## Selected excerpt
+++

Monday, December 9, 2013

Blogging with Barth: CD 1.2 §13.1 "Jesus Christ the Objective Reality of Revelation" pp. 1-25

The Leitsatz (thesis statement) for §13 states: "According to Holy Scripture God’s revelation takes place in the fact that God’s Word became a man and that this man has become God’s Word. The incarnation of the eternal Word, Jesus Christ, is God’s revelation. In the reality of this event God proves that He is free to be our God."

In the first subsection of volume 1.2 - subsection §13.1 ("Jesus Christ the Objective Reality of Revelation"), Barth starts by asking and answering the question: "What is the subject of the revelation attested in Holy Scripture?"
This answer may be summarised by saying that the revelation attested in Holy Scripture is the revelation of the God who, as the Lord, is the Father from whom it proceeds, the Son who fulfils it objectively (for us), and the Holy Spirit who fulfils it subjectively (in us) (1).
Paragraph 13 is titled "God's Freedom for Man" and Barth's initial move is to reflect on the ways in which (in revelation) God is free for us (pp. 4-7). He explores, not the possibility of revelation, but its objective reality. Barth concludes (based on the witness of scripture) that in revelation God is in no way bound to humanity but his revelation is an act of divine freedom:
The method prescribed for us by Holy Scripture not only assumes that the entelechy of man’s I-ness is not divine in nature but, on the contrary, is in contradiction to the divine nature. It also assumes that God is in no way bound to man, that His revelation is thus an act of His freedom, contradicting man’s contradiction. That is why the language of the prophets and apostles about God’s revelation is not a free, selective and decisive treatment of well-found convictions, but—which is something different—witness. That is, it is an answer to what is spoken to them, and an account of what is heard by them. That is why their order of knowing corresponds to the order of being in which God is the Lord but in which man is God’s creature and servant. That is why their thought and language follow the fact of God’s revelation, freely created and provided by Him. That is also why their interpretation of it is a following after, in which any revolt of man on the ground of any categories of understanding which he brings along with him is out of the question. That is why their conception of what is possible with God is guided absolutely by their conception of what God has really willed and done, and not vice versa.

+++

## Dataset extract
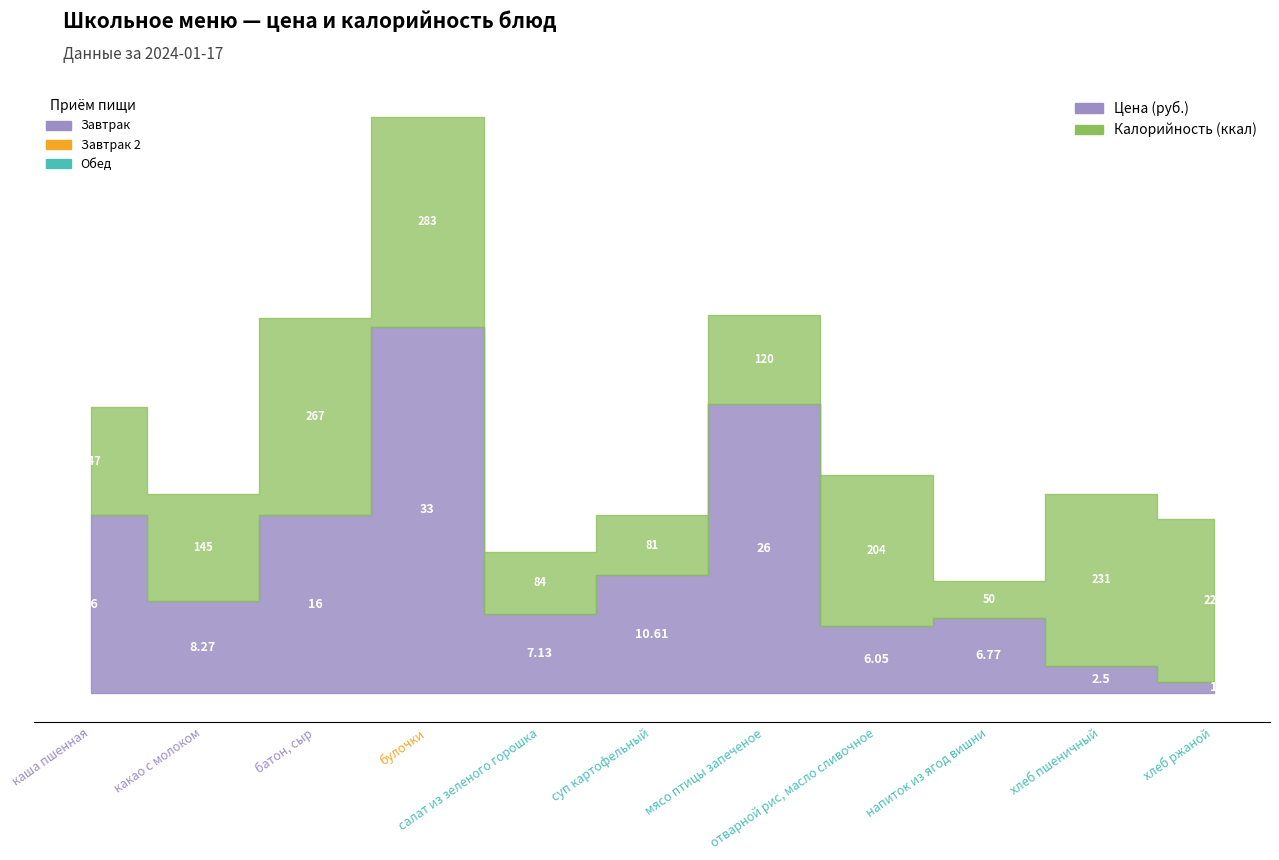

Reading right to left, what are all the values shown in this chart?

Цена: 1.0	2.5	6.8	6.0	26.0	10.6	7.1	33.0	16.0	8.3	16.0
Калорийность: 220.0	231.0	50.0	204.0	120.0	81.0	84.0	283.0	267.0	145.0	147.0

+++

## The task
Write what comes next in the blog post on Barth's §13.1, picking up after the final sentence of the quoted passage. The listing is separate material and has no connection to the passage on Barth's doctrine of revelation.

## Result
If the aim of theology is to understand the revelation attested in the Bible, theology as distinguished from all philosophical and historical science of religion will have to adhere to this method quite rigidly. It is not thereby decided whether its thought and language is a thought and language based on faith or on unbelief. No one will deny that even the devil can quote the Bible, that unbelief too can imitate and adopt the method of Scripture and faith. But the decision whether the thought and language in a theology are based on faith or on unbelief is not a scientific, still less a human, decision. It belongs to the hidden judgment of God that sooner or later it unmasks a dead orthodoxy for what it is. But that cannot and ought not to hinder us from inquiring about the thought and language enjoined upon faith, or from deciding for this method because of its objectivity and against the other method because it lacks objectivity.
We have to remind ourselves of the need for this decision, if we are to think and speak correctly about “The Incarnation of the Word of God.” As the approach to the doctrine of the Trinity is affected by the realisation that in order to perceive God’s revelation at all we must follow the order of being in Holy Scripture and first ask about God as the Subject of revelation, so the approach to Christology is affected by the realisation that first we have to put the question of fact, and then the question of interpretation. Or (because interpretation is involved in the question of fact, and nothing but fact is involved  in the question of interpretation) we must first understand the reality of Jesus Christ as such, and then by reading from the tablet of this reality, understand the possibility involved in it, the freedom of God, established and maintained in it, to reveal Himself in precisely this reality and not otherwise, and so the unique possibility which we have to respect as divine necessity (7-8).
Of course, the objective reality of revelation is rooted in the incarnation of Jesus Christ. I love how Barth begins to unveil this...
If we now question Holy Scripture about the reality of God’s revelation, to which it claims to bear witness, and if we obtain from it the answer that Jesus Christ is this reality, it would be well to realise above all, that this answer, in spite of the problems in which it is presented to us, even in the plainest form in which we can hear and grasp it, points to a reality that is utterly simple, as simple as anything else in the world, as simple as only God is.
The answer of the New Testament to our question about the reality of God’s revelation is to be found in the constant reiteration in all its pages of the name Jesus Christ. This name is God’s revelation, or to be more exact, the definition of revelation arising out of revelation itself, taken from it and answering to it (10).
There it is - "simple as God is." Love it. As Geoffrey Bromiley puts it in his Introduction: "Revelation is a reality in its fulfillment in the incarnation of the Son."

That being the case then - everything (we should note) hinges on Jesus Christ!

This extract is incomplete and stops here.